Bencubbin is located 270km from Perth in the North Eastern Wheatbelt of Western Australia. The name of this townsite is derived from "Gnylbencubbing" the Aboriginal name for nearby Mt. Marshall. It was suggested by the Chief Draftsman, J.Hope, in 1913, for the station at the terminus of the Wyalkatchem-Mt Marshall railway. Bencubbin is located at the southern end of the Mt Marshall Shire and is home to approximately 300 people. The Shire of Mt Marshall encourages you to discover vistas of open farmland, walk wildflower trails, climb magnificent granite rocks, and enjoy this delightful small country town.
Bencubbin Community Groups and Sporting Clubs - click here for a full list of Community Groups and Sporting Clubs that are currently active in the Bencubbin community.
Community Services - click here for a full list of services in the Shire of Mt Marshall including medical, fire, ambulance and police.
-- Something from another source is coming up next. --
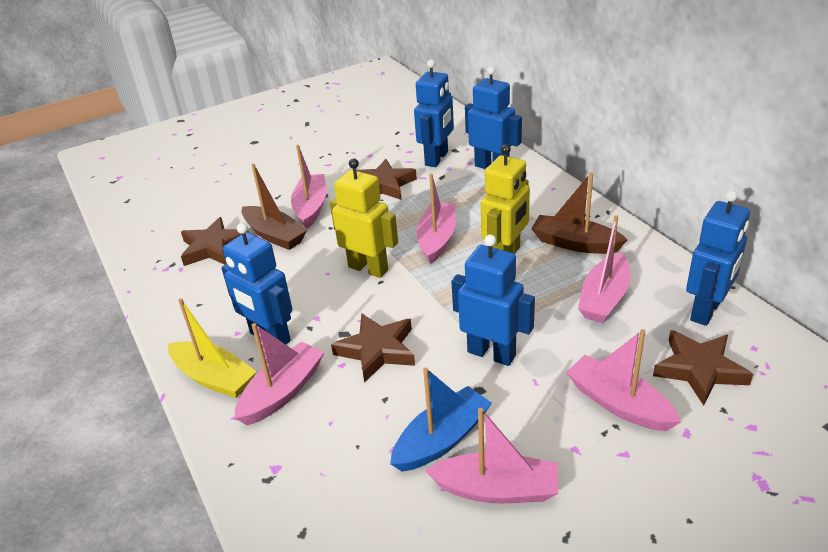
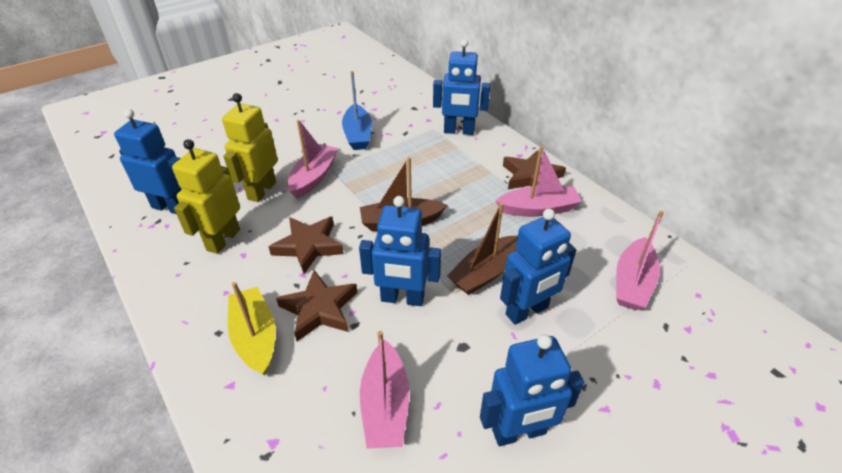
brown star: [181,217,249,266] [331,314,415,383] [356,159,417,200] [653,330,753,405] = 4 -> [269,217,344,274] [276,270,358,341] [503,150,566,189] = 3
pink boat: [234,323,324,425] [291,145,326,229] [417,174,456,264] [425,408,558,503] [566,329,681,431] [578,215,630,323] = 6 -> [287,120,338,199] [360,331,409,449] [496,146,582,217] [616,211,664,310] = 4

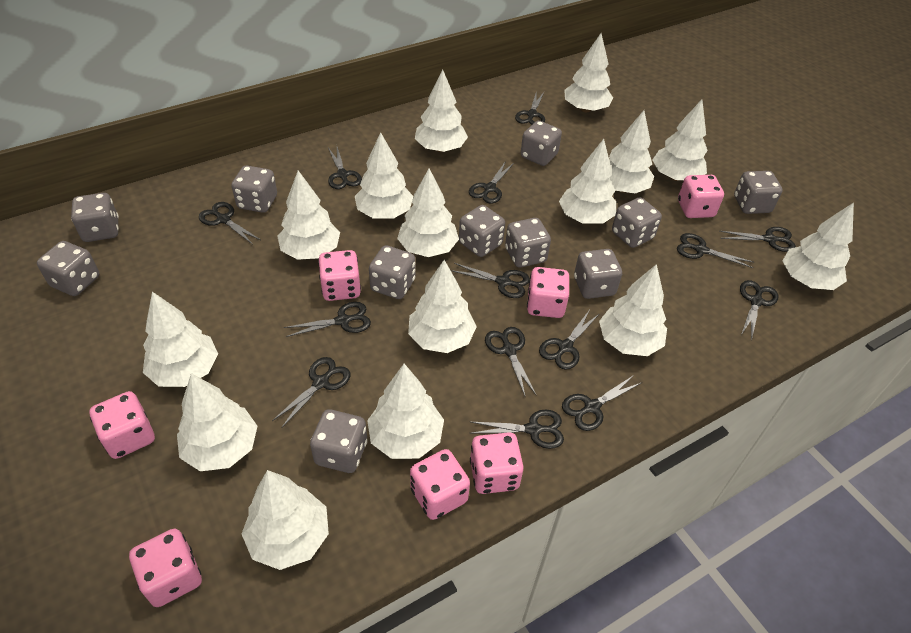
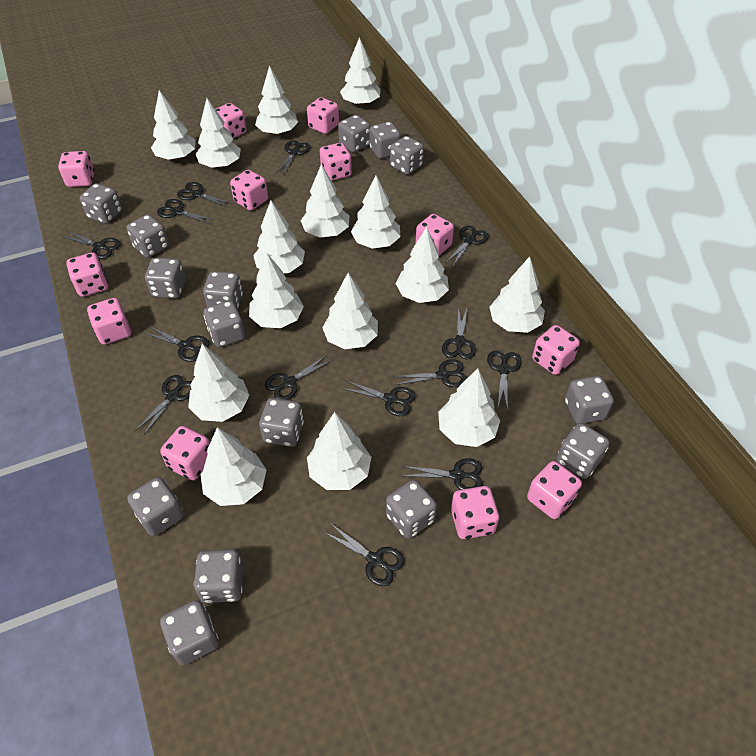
grey dice: [37,241,99,296] [71,193,119,242] [231,166,277,213] [310,409,367,473] [369,245,415,299] [459,205,505,257] [505,218,551,268] [521,121,562,166] [574,249,622,299] [612,197,662,248] [734,171,783,214] = 11 -> [79,183,122,224] [127,214,169,258] [127,477,183,536] [145,258,186,299] [160,600,219,665] [194,549,243,603] [203,271,243,309] [204,300,245,347] [259,398,304,447] [338,115,371,152] [369,122,401,159] [386,480,437,539] [390,136,424,175] [557,423,609,479] [565,376,614,424] = 15
pink dice: [89,391,155,459] [129,529,202,607] [318,250,361,301] [410,449,470,520] [470,432,524,494] [527,267,569,318] [678,175,724,218] = 7 -> [58,151,95,187] [66,253,108,297] [87,298,131,345] [160,426,210,480] [216,103,247,138] [230,170,268,210] [307,97,339,134] [320,143,352,181] [416,214,454,255] [451,486,499,539] [527,461,582,519] [532,325,580,375] = 12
A Brief History of Bencubbin
The land around Bencubbin was opened for selection in 1910 but the town was not gazetted until 1917, the same year the railway had reached the townsite. Prior to this time the Sandalwood pullers had been through the district and their tracks were later used for roads. Those areas that had reasonably reliable water in the form of gnamma holes or soaks, which were also used as grazing country for flocks of sheep with shepherds in the district from the late 1890’s. Once the rail line came through settlement stepped up and soon there was a Post Office and other stores to service the district. Prior to this time settlers traveled to Kellerberrin once or twice a year to purchase supplies.
At one time Bencubbin had two general stores, fuel outlets, a butcher, baker, Post Office, Hotel and so on. As the population declined it became harder to support these businesses and slowly they have been absorbed into other businesses in town. A Police service has been present since those early days. At one time there were numerous government employees housed in Bencubbin. Railway workers, agricultural personnel, and advisors all lived and worked in the town. The social life of the community in the past centred on the Dances and Balls that the various organisations ran, the pictures shown in the Hall by Paddy Baker and the various sports. The school has been part of community life from those very early years and continues to be an important part of the community to this day.